V(SleepingWarg) = -6.2298
V(AngryWarg) = -6.760000000000001
V(FuriousWarg) = -6.4
V(ApoplecticWarg) = -6.0
V(Safe) = 0.0
V(Sorry) = 0.0


## P5:  Policy extraction

Find the policy $\pi(s)$ from the V values obtained in the previous step. Remember that you need to do one step of expectimax.
Print out the policy for each state, in a readable way. Eg. 
    pi(ApoplecticWarg) = Pet



In [31]:
def extract_policy(mdp: MDP, V: dict):
    policy = {}
    
    for state in mdp.get_states():
        policy[state] = None
            
        
        best_action = None
        best_value = float('-inf')
        
        # Try each action
        for action in mdp.get_actions(state):
            q_value = 0
            transitions = mdp.get_transitions(state, action)
            
            # Compute expected value for this action
            for prob, next_state, reward in transitions:
                q_value += prob * (reward + mdp.get_discount_factor() * V[next_state])
            
            # Update best action if this is better
            if q_value > best_value:
                best_value = q_value
                best_action = action
        
        policy[state] = best_action
    
    return policy

policy = extract_policy(mdp, V_star)
for state, action in policy.items():
    print(f"pi({state}) = {action}")

pi(SleepingWarg) = Pet
pi(AngryWarg) = Strike
pi(FuriousWarg) = Strike
pi(ApoplecticWarg) = Strike


## P6: Policy iteration
Implement policy iteration with the MDP as defined above as a separate function.
Apply it to the MDP defining the pet the warg game. 
Print out the resulting policy for each state, in a readable way.

In [None]:
def policy_iteration(mdp, policy, convergence=0.0001):
    


{'SleepingWarg': 'Pet', 'AngryWarg': 'Strike', 'FuriousWarg': 'Strike', 'ApoplecticWarg': 'Strike'}


## P7: Trajectory sampling
Implement a function that generates trajectories in the form of (s,a,r,s') tuples from the MDP for a specific policy. The trajectory ends when it reaches a terminal state. 

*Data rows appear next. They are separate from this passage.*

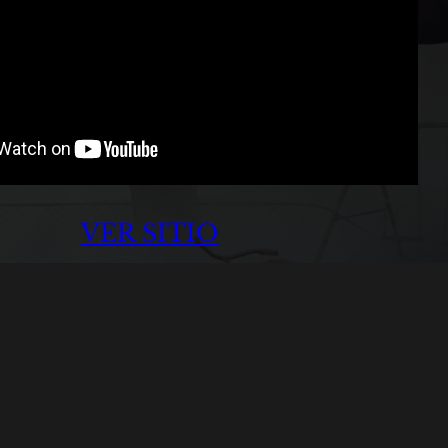
VER SITIO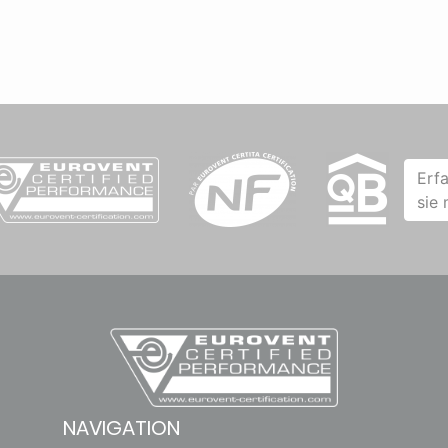
Erf
sie
NAVIGATION
Luftqualität und belüftung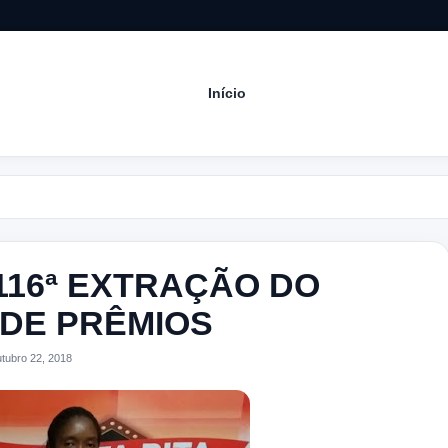
Início
Acomp
16ª EXTRAÇÃO DO
 DE PRÊMIOS
ubro 22, 2018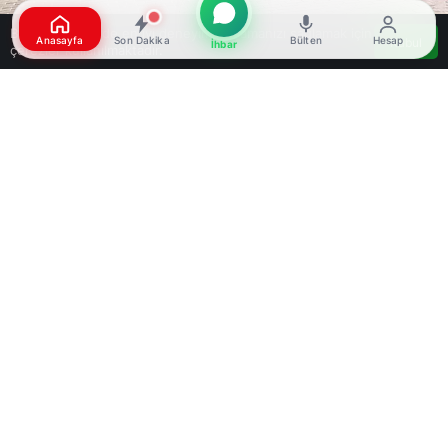
Bu web sitesinde en iyi deneyimi yaşamanızı sağlamak için
Anasayfa
Son Dakika
Bülten
Hesap
Kabul
İhbar
çerezler kullanılmaktadır.
Google'da Abone Ol
0
Paylaş
Beğen
Beşiktaş’ta denizde bir kadın cesedi bulundu.
Olay, Beşiktaş İskelesi açıklarında saat 13.00
sıralarında gerçekleşti. Vapurla seyahat eden
yolcular, denizde hareketsiz duran bir kişiyi
görünce durumu polise bildirdi. Bölgeye gelen
Sahil Güvenlik ve Deniz Polisi ekipleri, denizdeki
kişiyi iskeleye çıkardı. Sağlık ekipleri, hayatını
kaybettiği belirlenen kişinin C.T. (36) olduğunu
tespit etti. Ceset, kesin ölüm nedeninin
belirlenmesi amacıyla Adli Tıp Kurumu Morgu’na
götürüldü.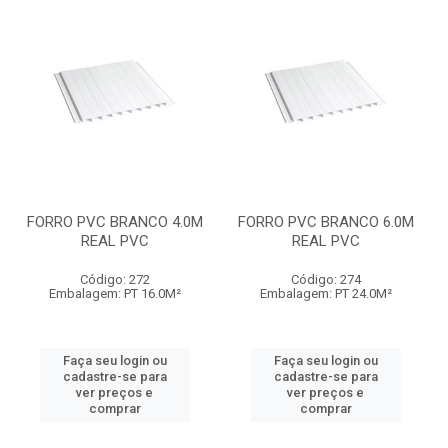
FORRO PVC BRANCO 4.0M
FORRO PVC BRANCO 6.0M
REAL PVC
REAL PVC
Código: 272
Código: 274
Embalagem: PT 16.0M²
Embalagem: PT 24.0M²
Faça seu login ou
Faça seu login ou
cadastre-se para
cadastre-se para
ver preços e
ver preços e
comprar
comprar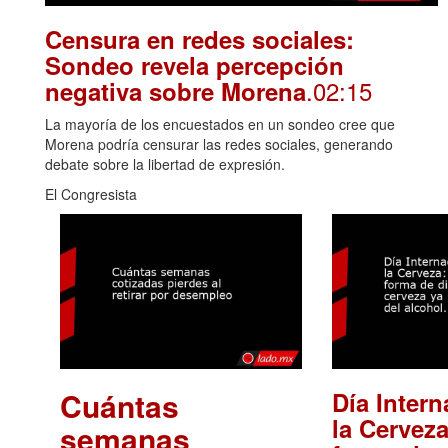
Censura en redes sociales:
Sondeo revela percepción
.02:15
negativa sobre Morena
La mayoría de los encuestados en un sondeo cree que
Morena podría censurar las redes sociales, generando
debate sobre la libertad de expresión.
El Congresista
Cuántas
Día Intern
la Cerveza
semanas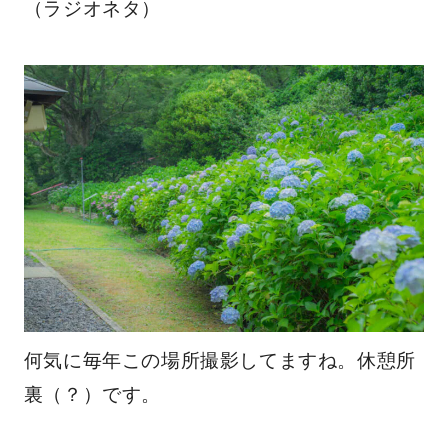
（ラジオネタ）
何気に毎年この場所撮影してますね。休憩所
裏（？）です。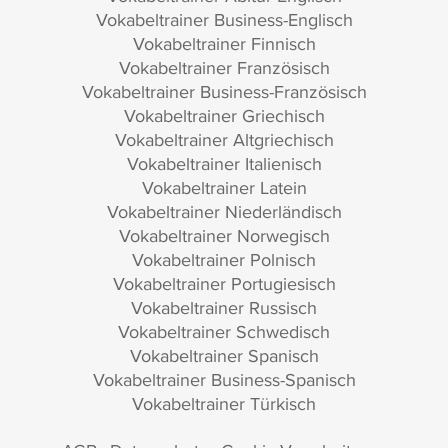
Vokabeltrainer Business-Englisch
Vokabeltrainer Finnisch
Vokabeltrainer Französisch
Vokabeltrainer Business-Französisch
Vokabeltrainer Griechisch
Vokabeltrainer Altgriechisch
Vokabeltrainer Italienisch
Vokabeltrainer Latein
Vokabeltrainer Niederländisch
Vokabeltrainer Norwegisch
Vokabeltrainer Polnisch
Vokabeltrainer Portugiesisch
Vokabeltrainer Russisch
Vokabeltrainer Schwedisch
Vokabeltrainer Spanisch
Vokabeltrainer Business-Spanisch
Vokabeltrainer Türkisch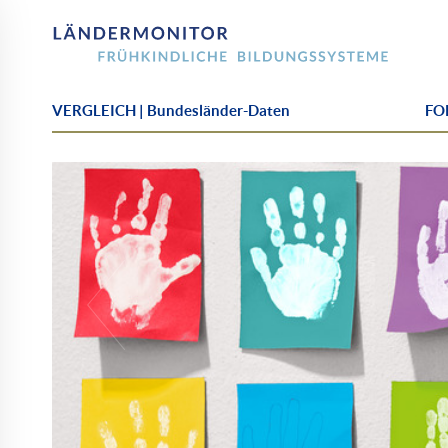
VERGLEICH | Bundesländer-Daten
FOK
Startseite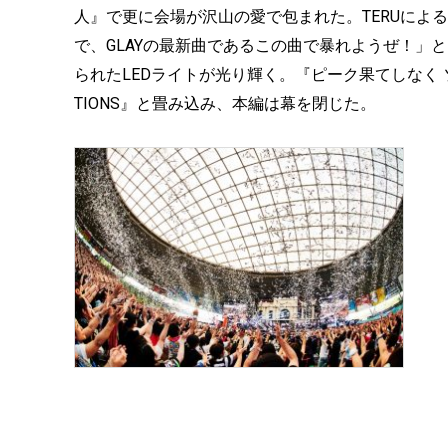
人』で更に会場が沢山の愛で包まれた。TERUによ
で、GLAYの最新曲であるこの曲で暴れようぜ！」とい
られたLEDライトが光り輝く。『ピーク果てしなく ソウル
TIONS』と畳み込み、本編は幕を閉じた。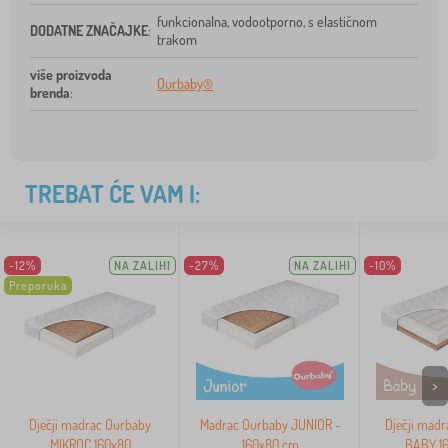
funkcionalna, vodootporno, s elastičnom
DODATNE ZNAČAJKE
:
trakom
više proizvoda
Ourbaby®
brenda
:
TREBAT ĆE VAM I:
-12%
NA ZALIHI
-27%
NA ZALIHI
-10%
Preporuka
>
Dječji madrac Ourbaby
Madrac Ourbaby JUNIOR -
Dječji madr
MIKROC 160x80
160x80 cm
BABY 1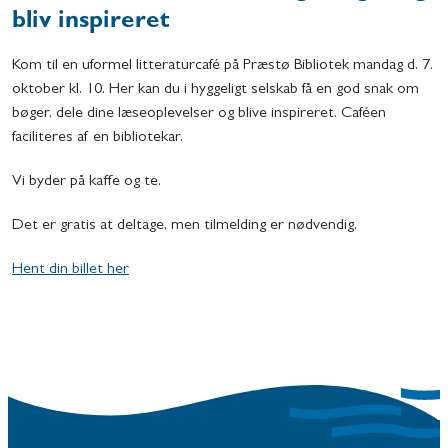
bliv inspireret
Kom til en uformel litteraturcafé på Præstø Bibliotek mandag d. 7.
oktober kl. 10. Her kan du i hyggeligt selskab få en god snak om
bøger, dele dine læseoplevelser og blive inspireret. Caféen
faciliteres af en bibliotekar.
Vi byder på kaffe og te.
Det er gratis at deltage, men tilmelding er nødvendig.
Hent din billet her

Generate 100 trajectories for a __random__ policy. 

## P8: Implement Q-learning 

Create an implementation of Q-learning which takes the trajectory database and updates a Q-table.

## P9: Run Q-learning 

Run your implementation of Q-learning on the warg petting game. Print out the Q values in the form 

Q(state, action) = number


## P10: Policy implied by Q-values

Write a function that extracts a policy form q-values. 
Apply it to the Q-table obtained at P9. Print out the resulting policy in a readable way.